Proclus’un hiyerarşik kozmos modeli, diyagramdaki çok katmanlı yapıyı daha da belirgin kılar. Proclus’a göre her düzey kendinden üsttekini taklit eder ve bu taklit ilkesi diyagramda Astral VORTEX’in İdeal Dünya’nın gücünü yansıtmasıyla, Alt Astral’ın VORTEX’in basitleşmiş formu olarak görülmesiyle somutlaşır. Aracı varlıklar, yani daimonlar, Proclus’ta olduğu gibi Fani Dünya ile İdeal Dünya arasında bir köprü oluşturur; diyagramda bu köprüyü elfler ya da “Tanrı Eli” benzeri ruhsal figürler sağlar. Ruhların İdeal Dünya’ya ulaşma arzusu, Proclus’un “epistrophē” adını verdiği kaynağa dönüş hareketiyle benzerlik taşır.

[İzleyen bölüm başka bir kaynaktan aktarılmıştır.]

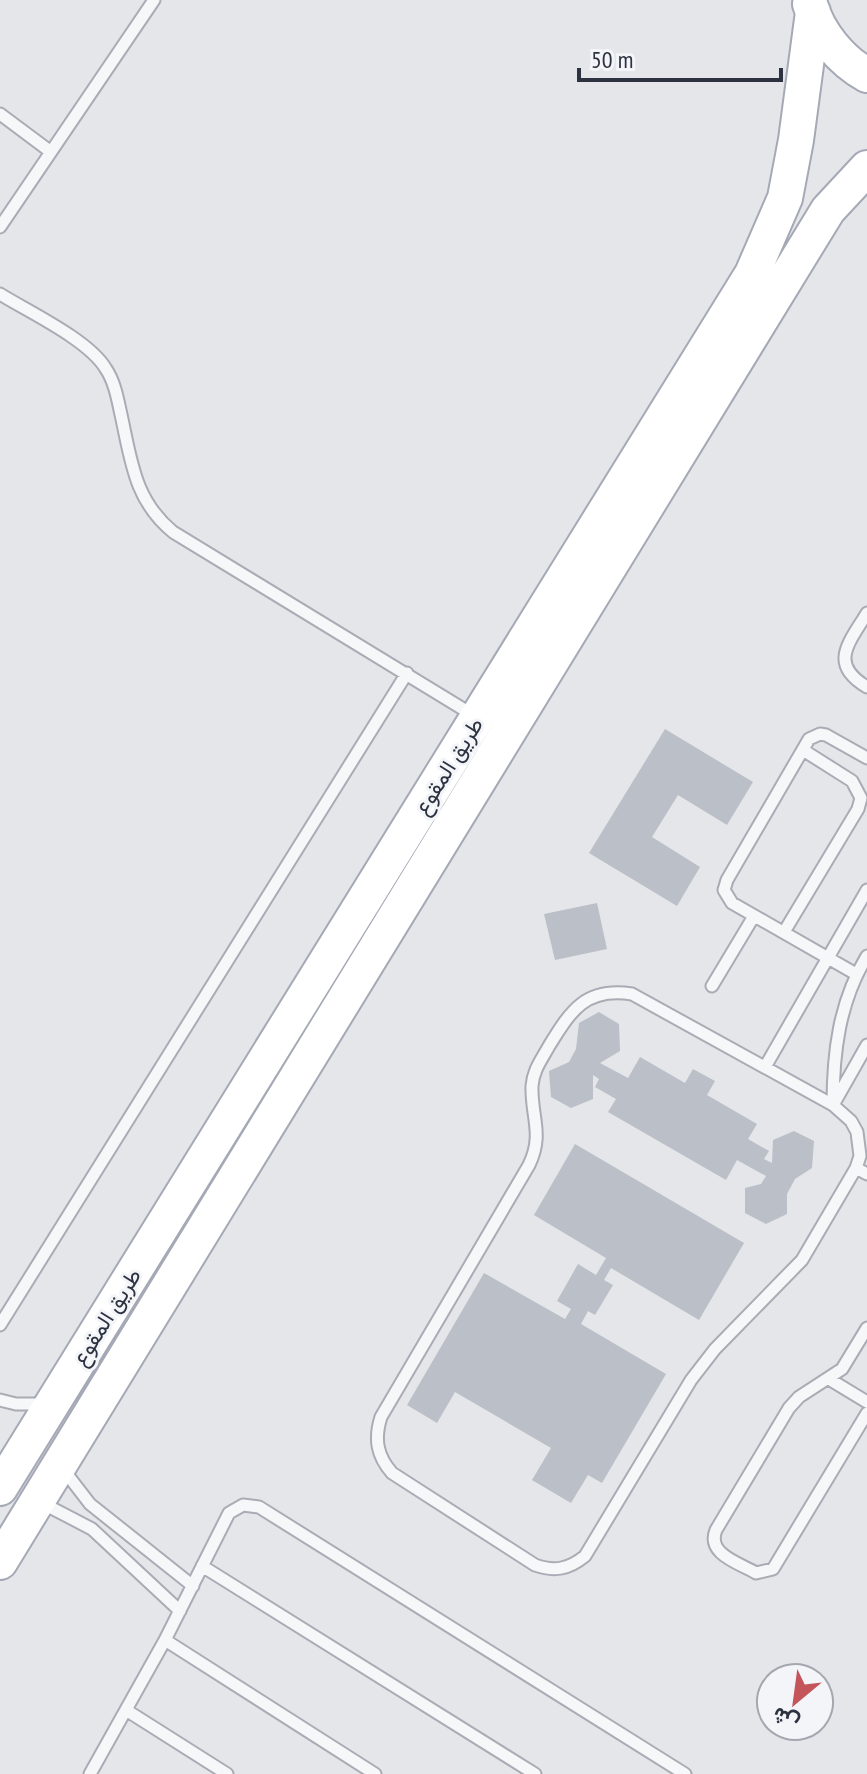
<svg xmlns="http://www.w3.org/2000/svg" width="867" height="1774" font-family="'PT Sans Narrow',Vazirmatn,sans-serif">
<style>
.building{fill:#bbbfc7}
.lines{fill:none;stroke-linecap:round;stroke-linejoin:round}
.service-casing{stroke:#a9acb4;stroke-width:15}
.primary-casing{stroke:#a4a9b5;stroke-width:38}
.service{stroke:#f6f7f9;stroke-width:11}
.primary{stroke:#fff;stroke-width:34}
.labels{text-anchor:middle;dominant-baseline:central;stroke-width:6;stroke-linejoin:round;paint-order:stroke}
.street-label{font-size:22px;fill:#2d3241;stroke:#f3f5f8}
</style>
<rect width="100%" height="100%" fill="#e4e6ea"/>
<path class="building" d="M665,729L753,782L727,825L678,795L652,837L700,867L677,906L589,853Z
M597,903L607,949L555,960L544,914Z
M599,1012L619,1024L620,1051L600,1063L628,1078L640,1057L685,1083L693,1069L715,1081L707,1095L757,1124L748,1139L769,1151L764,1159L772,1163L773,1140L794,1131L814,1141L812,1168L795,1179L787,1194V1214L766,1224L745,1213V1188L761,1184L766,1176L737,1160L726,1180L608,1112L616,1099L595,1087L599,1079L593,1075V1099L571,1108L551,1097L549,1071L569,1062L576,1049L579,1023Z
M575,1144L744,1243L699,1320L611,1268L604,1280L613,1285L595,1315L588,1311L581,1324L666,1374L602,1483L588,1475L571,1503L532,1480L551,1448L455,1392L437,1423L407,1405L484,1273L565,1319L571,1309L557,1301L578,1264L596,1275L606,1258L534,1215Z"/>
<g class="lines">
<g class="service-casing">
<path id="service" d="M0,114L51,152
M0,227L154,0
M0,294C29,312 89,340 106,369C114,381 117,396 120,410C131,458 133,499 173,532L473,715
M867,613C849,643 828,664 867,687
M784,932L858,809L861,798L852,781L803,750
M856,974L732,903L724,890L727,880L809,739L820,734L826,735L867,758
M712,986L754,916
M765,1067L867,890
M833,1105L632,994C586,987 571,1010 549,1046C542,1059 533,1070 532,1086C531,1117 544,1134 529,1165L381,1417C374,1439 377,1456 392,1473L535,1565C555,1572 569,1569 585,1556L691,1380L715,1349L802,1260L856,1168L860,1156L857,1132L851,1121L833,1105C833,1053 839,1002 867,956
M833,1105L867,1045
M856,1168L867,1174
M0,1325L407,673
M867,1328L842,1369L799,1397L789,1408L716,1530C706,1554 739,1563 756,1573L773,1569L867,1413
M829,1379L867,1402
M0,1400L16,1404H44
M63,1469L90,1504L193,1586
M42,1503L92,1529L180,1611
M202,1566L535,1774
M165,1640L375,1774
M126,1710L227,1774
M90,1774L165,1640L229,1513L243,1505L259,1507L685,1774"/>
</g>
<g class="primary-casing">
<path id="primary" d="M810,4C818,33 841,61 867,75
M0,1488L752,274L785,198L796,140L813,12
M0,1562L828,210L867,168"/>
</g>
<use href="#service" class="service"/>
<use href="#primary" class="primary"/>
</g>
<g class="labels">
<g class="street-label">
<text transform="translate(448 766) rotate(-58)">طريق المقوع</text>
<text transform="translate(106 1317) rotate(-58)">طريق المقوع</text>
</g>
</g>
<g transform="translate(795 1702) rotate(209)"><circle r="38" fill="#f3f5f8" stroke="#a4a7af" stroke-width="2"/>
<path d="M0-6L14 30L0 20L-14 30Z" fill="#c3555b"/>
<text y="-12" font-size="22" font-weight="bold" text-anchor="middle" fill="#2d3241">ش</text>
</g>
<path d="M579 68v12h202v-12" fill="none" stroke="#2d3241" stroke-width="4"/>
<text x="591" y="68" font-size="24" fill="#2d3241" stroke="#f3f5f8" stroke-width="6" paint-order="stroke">50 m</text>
</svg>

INTERSTICE noktası ise Proclus’un “Peras” yani sınır kavramına denk düşer; Fani Dünya ile Astral Dünya’nın kesiştiği ve insanın doğaüstüyle temas kurabildiği eşik olarak konumlanır. Kutsal Makam da Proclus’taki kozmik düzen koruyucuları, örneğin Athena gibi düzenin bekçileriyle aynı işlevsel role sahiptir.

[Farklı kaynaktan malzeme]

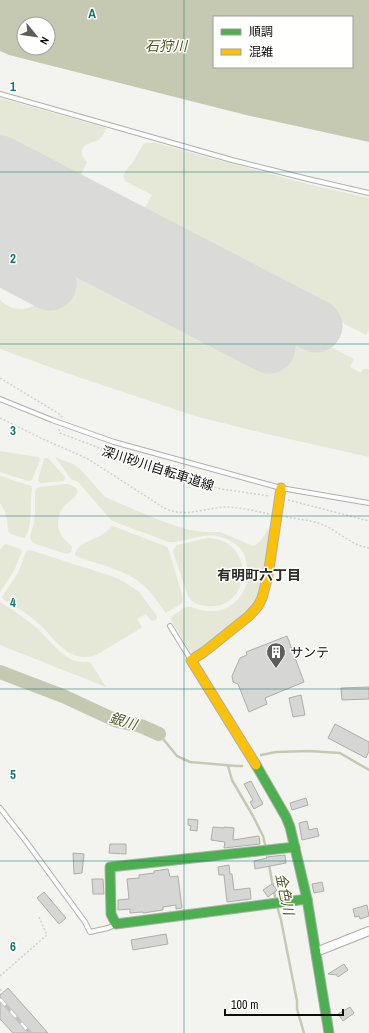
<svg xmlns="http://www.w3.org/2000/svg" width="369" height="1033" font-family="'Archivo Narrow','Noto Sans JP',sans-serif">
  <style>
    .green { fill: #e5e7d7 }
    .water { fill: #c6c9b2; fill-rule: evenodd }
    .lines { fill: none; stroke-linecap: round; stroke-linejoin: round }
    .stream { stroke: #c6c9b2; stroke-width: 2.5 }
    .river { stroke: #c6c9b2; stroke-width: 14 }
    .runway { stroke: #dadbd8; stroke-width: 53 }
    .building { fill: #d6d7d4; stroke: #adaeaa }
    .lane-casing { stroke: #afb0ac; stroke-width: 6 }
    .street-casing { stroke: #afb0ac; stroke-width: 10 }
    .fast-casing { stroke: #afb0ac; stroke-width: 11 }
    .slow-casing { stroke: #afb0ac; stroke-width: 11 }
    .path { stroke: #d0d0d0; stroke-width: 1.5; stroke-dasharray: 2 2; stroke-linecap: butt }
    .lane { stroke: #fdfdfd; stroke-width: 4 }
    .street { stroke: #fdfdfd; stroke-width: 8 }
    .fast { stroke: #4caf50; stroke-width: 9 }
    .slow { stroke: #ffc107; stroke-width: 9 }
    .rail-casing { stroke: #c2c2c0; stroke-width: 4 }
    .rail { stroke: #fffffe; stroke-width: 2.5; stroke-dasharray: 8; stroke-linecap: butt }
    .grid { fill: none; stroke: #0f766e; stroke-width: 1; stroke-opacity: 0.55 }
    .labels { text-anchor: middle; stroke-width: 3; stroke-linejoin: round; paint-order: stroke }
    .street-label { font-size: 13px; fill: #0c0c0a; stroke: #fffffe }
    .poi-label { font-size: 13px; fill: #0c0c0a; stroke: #fffffe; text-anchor: start }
    .water-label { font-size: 14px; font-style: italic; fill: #535724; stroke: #fffffe }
    .neighbourhood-label { font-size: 14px; font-weight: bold; fill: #2a2b25; stroke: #fffffe }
    .grid-label { font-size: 13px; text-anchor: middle; font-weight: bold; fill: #0f766e; stroke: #fffffe; stroke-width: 3; stroke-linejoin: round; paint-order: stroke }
  </style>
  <rect width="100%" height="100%" fill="#f3f4ef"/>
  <g class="green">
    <path d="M0,98L107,128C105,131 101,139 97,141C94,142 91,142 88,144C79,148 81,157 87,162L78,181L56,169L33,163L0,146Z"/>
    <polygon points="146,143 156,143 307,184 369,198 369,330 366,335 139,218 152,195 125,181 123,176 129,166 131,165 143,145"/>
    <polygon points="0,149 32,166 51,181 72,192 67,202 46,191 23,184 0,172"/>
    <path d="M0,176L22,187L41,202L124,246L127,241L354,359L350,367L361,373L363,369H369V457L267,434L195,416L75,376L0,349V300C11,311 29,313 40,300C45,294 50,282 54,275L0,247Z"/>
    <polygon points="138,221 330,321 334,333 321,338 128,238"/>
    <polygon points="0,451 25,455 39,457 40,460 32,480 28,481 0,472"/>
    <path d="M55,457L73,464L80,469L105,497L154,518L176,526L190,530L203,532H220L253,546C261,544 267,530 272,523L259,596L247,613L197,652H192L188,649L170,618C174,615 183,607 188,607C192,606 196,609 200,610C206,611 214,612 221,610C234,606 244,595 247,582C249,573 247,563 244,554C241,548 235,543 229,540C214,532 199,536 184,540C178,541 174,543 169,542L133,529L111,520L78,482L71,479Z"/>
    <polygon points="46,458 48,458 65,477 64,481 40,483 38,481 38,480 44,459"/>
    <path d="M0,476L31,486L32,488C30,501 33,530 24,538L10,534L8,531L7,519L5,512L0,503Z"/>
    <path d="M66,484C71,485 81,488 76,495C74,499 69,501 66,504C57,513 55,527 63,538C66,541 70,544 72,547L71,552L66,554L36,544L32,542L30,537L34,523L35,513V493L36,489L39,487Z"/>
    <path d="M113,526L165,546L168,548L183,598L182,603L166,613C159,604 152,592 142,584C126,570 98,564 77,557L75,555C76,543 95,540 103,534C107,532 109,528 113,526Z"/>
    <path d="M208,538C257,540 252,611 206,606C197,605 192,603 188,596L173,552V550L177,545Z"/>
    <polygon points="6,544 20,549 22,551 14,571 0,592 0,550 4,545"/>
    <path d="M30,550L111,576L123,581L139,592L157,616V619L153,621H151L146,614L137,619L142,627L141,628L96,655C68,664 57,640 39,624C28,614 16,607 3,599L2,597L18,573L26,552L27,551Z"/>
    <path d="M0,602C13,610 26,619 38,629C48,639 60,654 72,660C78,662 84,662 90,662L106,687L0,645Z"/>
  </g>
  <path class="water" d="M0,0H369V142L250,116L9,55L0,51ZM214,17H352V67H214ZM24,24H48V48H24Z"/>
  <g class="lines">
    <g class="stream">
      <polyline points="159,734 177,756 190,762 237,766 242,766"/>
      <polyline points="261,755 276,752 309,751 340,753 369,770"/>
      <polyline points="228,766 232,780 253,816 263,836 266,848"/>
      <polyline points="269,865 273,887 276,901"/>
      <polyline points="277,906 281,920 297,1001 297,1009 304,1033"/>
    </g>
    <polyline class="river" points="0,672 63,696 117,721 141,726 159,734"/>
    <g class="runway">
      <polyline points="0,162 316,326"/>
      <polyline points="0,208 269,347"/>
      <polyline points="0,258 50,284"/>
    </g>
  </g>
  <g class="building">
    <polygon points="287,636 304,682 265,698 267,704 249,712 238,684 233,682 232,676 240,658 247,655 246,652"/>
    <polygon points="369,687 369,699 342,700 341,688"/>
    <polygon points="301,695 305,715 293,717 289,698"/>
    <polygon points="335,724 369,742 369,751 366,758 328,738"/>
    <polygon points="251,781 263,804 254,809 250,802 253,800 244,784"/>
    <polygon points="306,798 308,805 292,810 290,803"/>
    <polygon points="188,819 198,820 197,831 190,830 191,826 188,825"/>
    <polygon points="307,821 309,830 317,828 319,836 302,840 299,823"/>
    <polygon points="213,827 224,828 224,827 234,828 233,840 259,836 260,844 224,848 225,842 211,840"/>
    <polygon points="110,844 126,844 126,854 109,853"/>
    <polygon points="73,853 84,854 82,873 74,874"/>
    <polygon points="285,855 286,863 255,869 254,861 267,858 266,857"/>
    <polygon points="229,865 230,874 232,874 234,890 250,888 251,899 227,902 224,875 219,875 218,867"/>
    <polygon points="168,869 170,877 178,876 182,908 176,909 176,905 163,907 163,910 143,913 143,912 130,913 130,909 118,910 118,900 129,899 127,879 139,878 139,875 154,873 154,871"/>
    <polygon points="92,879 103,879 104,894 93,894"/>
    <polygon points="322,882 324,891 314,893 312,884"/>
    <polygon points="272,884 277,890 268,897 263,890"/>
    <polygon points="44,892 66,918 59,924 37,898"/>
    <polygon points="367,905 369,916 360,919 359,916 355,917 353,909"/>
    <polygon points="166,934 168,944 133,950 131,940"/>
    <polygon points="344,964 348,970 338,977 337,975 328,974"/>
    <polygon points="8,988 48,1033 13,1033 0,1019 0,995"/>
    <polygon points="350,1007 354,1013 343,1021 338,1014"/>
  </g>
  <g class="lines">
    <g class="lane-casing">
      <g id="lane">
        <polyline points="0,94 232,160 308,179 369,193"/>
        <polyline points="0,399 52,420 114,442 143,450 281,488 369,503"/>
        <polyline points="170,626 191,660"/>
        <polyline points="0,808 25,840 85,922 90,932 108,928 115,925"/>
      </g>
    </g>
    <g class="street-casing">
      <polyline id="street" points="316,952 369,931"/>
    </g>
    <g class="fast-casing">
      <g id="fast">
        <polyline points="256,765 286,817 290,827 307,899 329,1033"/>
        <polyline points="295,847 110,867 111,914 116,924 307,899"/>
      </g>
    </g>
    <g class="slow-casing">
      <polyline id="slow" points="256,765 191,660 204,652 249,616 258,606 262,598 268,576 281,488"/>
    </g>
    <g class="path">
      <polyline points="0,378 61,415 62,418"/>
      <path d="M0,418L45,440L75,453L88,459L161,506C164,508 168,510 172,511C190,516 210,507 228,507C242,508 256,511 269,514"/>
      <polyline points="59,429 60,433 162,472 195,482 221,489 270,496"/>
      <polyline points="288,500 369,521"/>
      <path d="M286,517C297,519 310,520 321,524C337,530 352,546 369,548"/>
      <polyline points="0,976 47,935 39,917"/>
      <polyline points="0,989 4,994"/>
    </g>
    <use href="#lane" class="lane"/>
    <use href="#street" class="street"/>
    <use href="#fast" class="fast"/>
    <use href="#slow" class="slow"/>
    <g class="rail-casing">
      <polyline id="rail" points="0,999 30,1033"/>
    </g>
    <use href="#rail" class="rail"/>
  </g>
  <path class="grid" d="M184,0V1033M0,172H369M0,344H369M0,516H369M0,689H369M0,861H369"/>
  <defs>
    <g id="building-pin" transform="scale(1)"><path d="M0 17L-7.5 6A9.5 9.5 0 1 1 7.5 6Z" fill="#5d5d5a" stroke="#fffffe"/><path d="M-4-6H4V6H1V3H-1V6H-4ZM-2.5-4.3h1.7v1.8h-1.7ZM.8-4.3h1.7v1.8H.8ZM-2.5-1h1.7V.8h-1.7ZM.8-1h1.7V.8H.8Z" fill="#fff"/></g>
  </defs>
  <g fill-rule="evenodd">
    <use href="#building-pin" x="276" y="652"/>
  </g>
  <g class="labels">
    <g class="street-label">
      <text transform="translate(158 468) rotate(18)" y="5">深川砂川自転車道線</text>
    </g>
    <g class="poi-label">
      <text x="290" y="657">サンテ</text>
    </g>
    <g class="water-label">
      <text x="166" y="51">石狩川</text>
      <text transform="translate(123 721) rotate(17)" y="5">銀川</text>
      <text transform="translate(285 894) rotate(78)" y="5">金色川</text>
    </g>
    <g class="neighbourhood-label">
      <text x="259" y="580">有明町六丁目</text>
    </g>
  </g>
  <g class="grid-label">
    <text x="92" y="18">A</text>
    <text x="13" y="91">1</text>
    <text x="13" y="263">2</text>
    <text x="13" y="435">3</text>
    <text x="13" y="607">4</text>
    <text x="13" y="779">5</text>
    <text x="13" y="951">6</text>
  </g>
  <rect x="213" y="16" width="140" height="52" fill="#fffffe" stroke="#9e9e9c"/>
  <rect x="221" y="29" width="20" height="6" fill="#4caf50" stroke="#9e9e9c"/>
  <text x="249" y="36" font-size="12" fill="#0c0c0a">順調</text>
  <rect x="221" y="49" width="20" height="6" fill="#ffc107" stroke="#9e9e9c"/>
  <text x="249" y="56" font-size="12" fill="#0c0c0a">混雑</text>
  <g transform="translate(36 36) rotate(119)"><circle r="19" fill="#fffffe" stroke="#9e9e9c"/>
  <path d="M0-3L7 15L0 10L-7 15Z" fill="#5d5d5a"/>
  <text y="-6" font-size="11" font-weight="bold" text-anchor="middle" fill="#0c0c0a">N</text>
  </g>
  <path d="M225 1009v6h118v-6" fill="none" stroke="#0c0c0a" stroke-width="2"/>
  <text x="231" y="1009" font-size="12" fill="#0c0c0a" stroke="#fffffe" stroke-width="3" paint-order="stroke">100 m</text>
</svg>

Hegelci perspektiften bakıldığında, diyagramda diyalektik özellikle geçiş anlarında belirginleşir. Hegel’in Aufhebung kavramı, hem kaldırma, hem saklama hem de aşma süreçlerini bir arada ifade eder. INTERSTICE, Fani Dünya’nın aşılma anıdır: burada bedensel sınırlar ile ruhsal gerçekliğin sezgisi arasında bir çelişki doğar. İnsan cehaleti bariyeri kırıldığında fani deneyimin özü korunur fakat bilinç, astral gerçeklik düzeyine yükselir. Bir medyumun INTERSTICE’te ruhlarla teması, Hegelci anlamda fani benliğin kendini aşarak karşıtını içerme örneğidir. VORTEX ise Astral Dünya’nın İdeal Dünya’ya doğru çözülüş noktasıdır. Ölümlü ruhların geçiciliği ile Tanrı Eli’nin ebediliği arasındaki çelişki, ruhun kişisel kimliğini geride bırakmasıyla çözülür; ruhun niyeti korunur ve İdeal Dünya’nın kolektif niyet havuzuna katılarak yükselir. Bu süreç, bir savaşçının ölümünden sonra ruhunun kahraman arketipiyle bütünleşmesine benzer. İdeal Dünya’da ise kişisel niyetler ile kolektif bütün arasında son bir diyalektik gerilim vardır. Cennet, kişisel niyetin kolektifle uyumlu olduğu, Ben’in Biz’de saklanarak anlam kazandığı durumdur; Cehennem ise kişisel niyetin kolektiften kopması ve yabancılaşmasıdır. Bu durum, Hegel’in “gerçek bütün, tikellerin aşılmasıdır” ilkesinin metafizik bir karşılığıdır.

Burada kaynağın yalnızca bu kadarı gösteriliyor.